Utah Department of Agriculture and Food Commissioner Logan Wilde told FOX 13 in a recent interview that they are an essential part of the state's food supply. But they are trying to reimagine how they work.
"Farmers markets are grocery stores to our local communities. If those safety structures and safety nets can be put in place, whether it’s social distancing, making sure the food is safe, they’ll still go forth," he said.
In addition to a source of summer fun, for some they are an essential lifeline to quality produce. Federal food assistance programs utilize the markets, and for some farmers, they're the sole source of income.
Urban Food Connections of Utah, the non-profit organization that stages the popular market at Pioneer Park in downtown Salt Lake City, said it has been reinventing this year's market.
"The farmers markets are still happening. They just look different. Our plan for the Downtown Farmers Market is to really cut it down in size," Alison Einerson, the executive director of the market, told FOX 13. "There will not be an art and craft element. It really will be a place to go for essential food. So prioritizing produce, locally ranched meats, eggs, honey, dairy, bread, stuff you would go to the grocery store for."

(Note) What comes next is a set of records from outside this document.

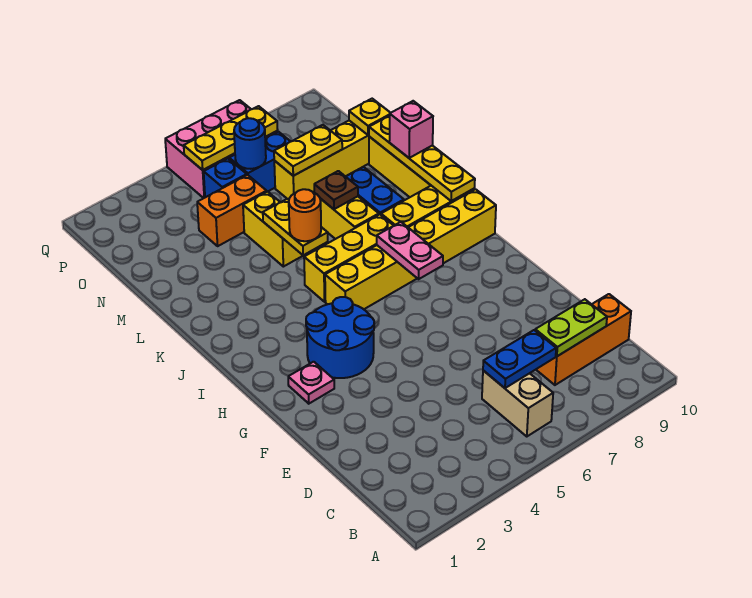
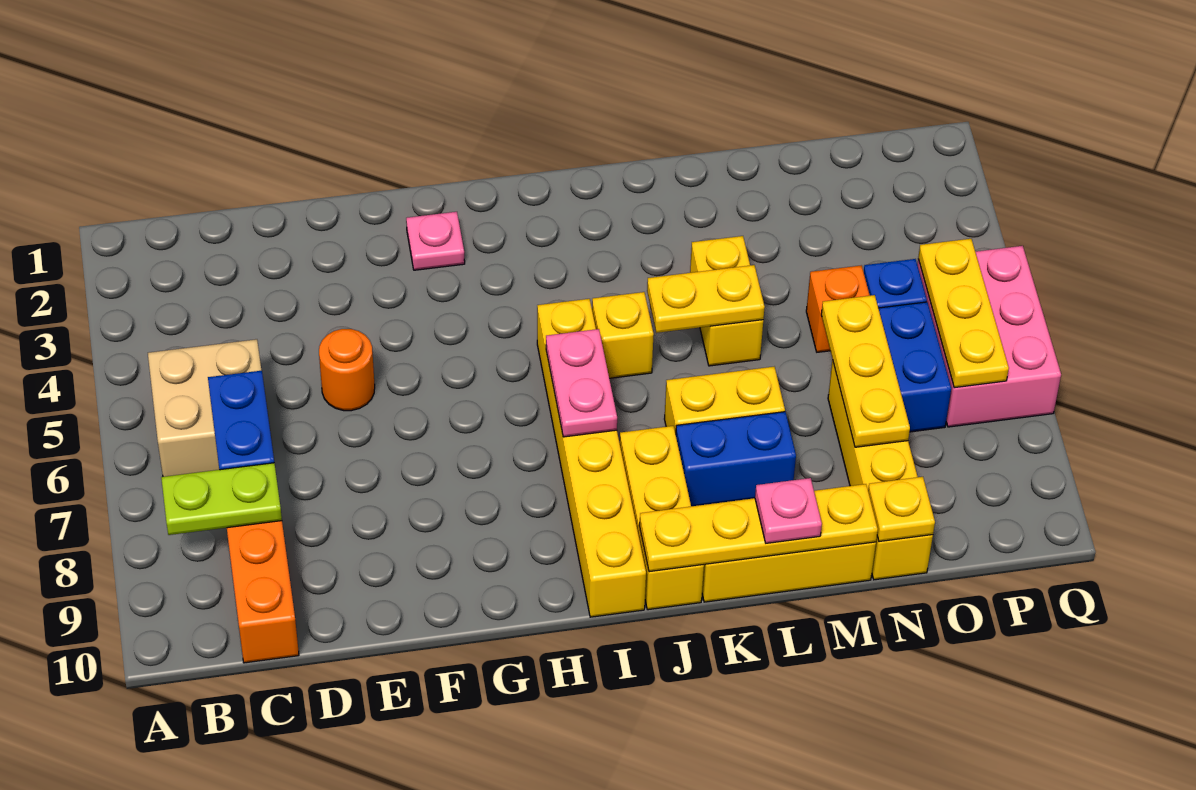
tan brick B6:C6 level 1 -> tan brick B5:C6 level 1
lime plate C8:C9 level 2 -> lime plate B8:C8 level 2
blue round brick G3:H4 level 1 -> none
pink plate H7:I7 level 2 -> pink plate I6:I7 level 2
yellow brick J5:J7 level 1 -> yellow brick J5 level 1
orange round brick K5 level 3 -> orange round brick E5 level 1
yellow brick L5:M5 level 1 -> yellow brick L4:L5 level 1
brown plate L7 level 2 -> none
pink brick L10 level 3 -> pink plate L10 level 3
orange brick N4:N5 level 1 -> orange brick N5 level 1
yellow plate N7:N8 level 2 -> yellow plate N6:N8 level 2
blue round brick O6 level 2 -> none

The weekly event, which draws hundreds, will not be the same.
"It’s going to look different. It’s going to be social distancing, it’s going to be cashless transactions, it’s going to be controlling how many people are on site at a time," Einerson said. "We won’t have a prepared food area or seating. It’s not going to be the festival fun we’ve had in the past which is sad, but we have to get through it the best way we can."
Einerson said they will also be limiting hours for the market and enforcing cashless transactions using services like Apple Pay or Venmo.
"Some of my old, more curmudgeonly farmers don’t care to, but they're going to have to," she said. "For their own safety and the safety of their customers."
Urban Food Connections of Utah is also trying to raise money to keep going. In addition to COVID-19, the recent earthquake forced the non-profit to shutter its winter farmers market.
Coronavirus has impacted Utah's agriculture sector, too. Wilde said Utah's Department of Agriculture and Food is implementing new regulations to help farmers and ranchers get their products to the public now that restaurants have closed.
"The food supply is safe. We are doing our very best to make sure it’s safe and there’s plenty of food right now," he said.
He said farmers and ranchers have not seen their lives disrupted quite to the level of others in the pandemic.
"In a lot of areas, farming is naturally social distancing. In areas of food production, that has become a concern," Wilde said.
The agency is concerned about labor shortages because of the pandemic. Seasonal workers who come in from other countries might not be able to now.
"Maybe we’ll have to have people come out of our society and help with food production this year," Wilde said. "Whether it’s students that are coming out of high school that aren’t working right now, or college students or something to get out and get away from people and make sure we have plenty of food this year."